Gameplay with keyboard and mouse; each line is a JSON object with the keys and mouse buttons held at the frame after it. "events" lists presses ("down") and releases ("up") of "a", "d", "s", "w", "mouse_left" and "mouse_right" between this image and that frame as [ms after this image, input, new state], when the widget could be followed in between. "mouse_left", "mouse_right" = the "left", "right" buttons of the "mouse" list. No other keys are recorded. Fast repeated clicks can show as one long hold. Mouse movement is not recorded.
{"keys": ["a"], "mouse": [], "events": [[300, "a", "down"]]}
==
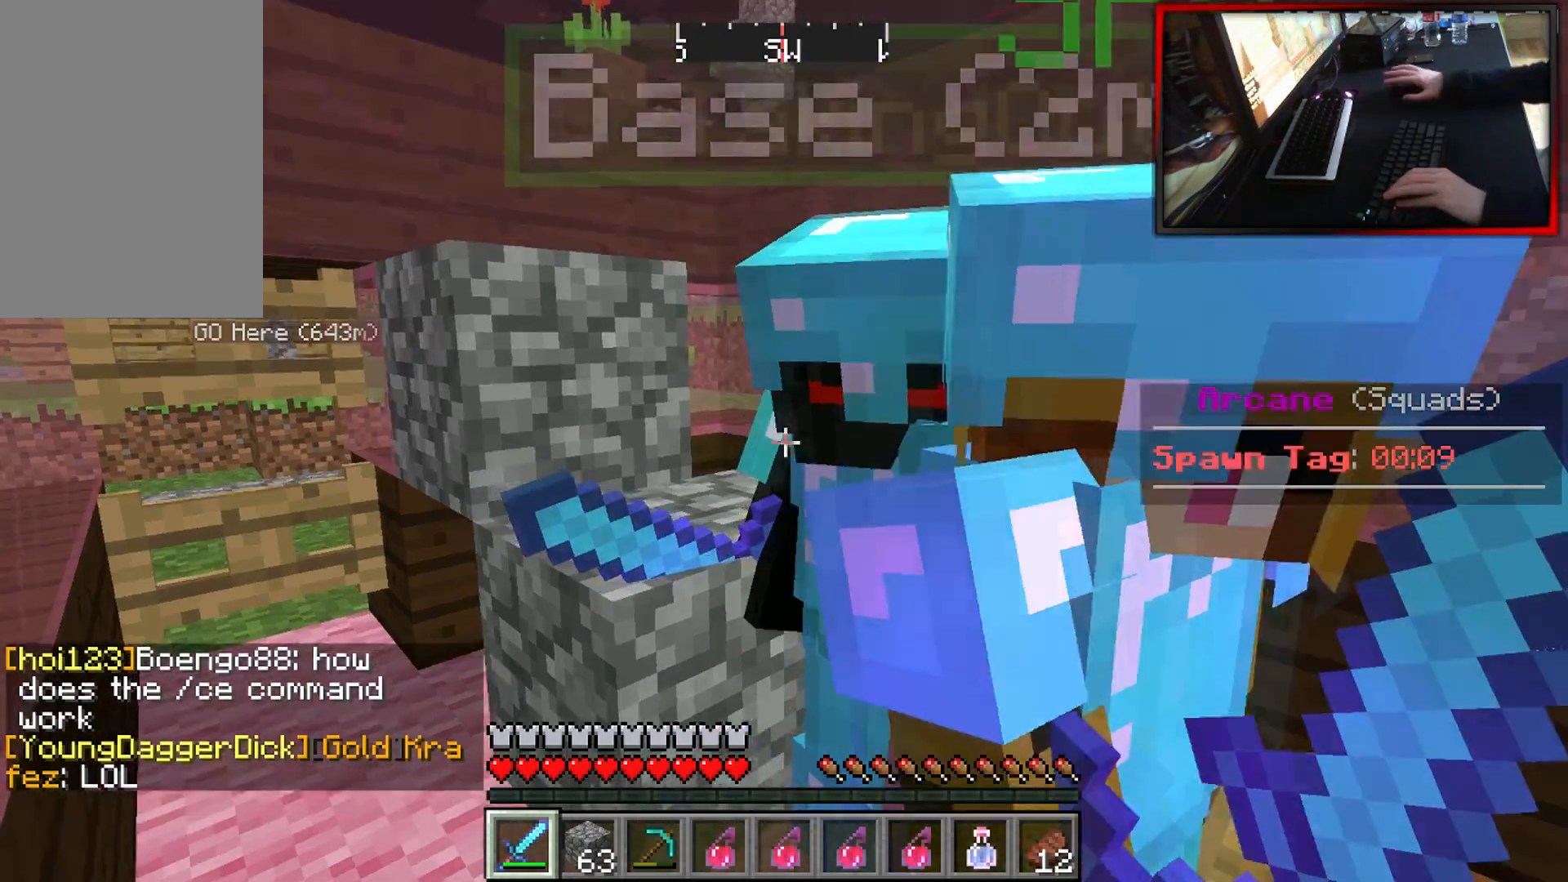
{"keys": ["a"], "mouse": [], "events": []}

Goal of the exercise:
For the entries above, give only the number of lines that contain the word "down".

Output of the exercise:
2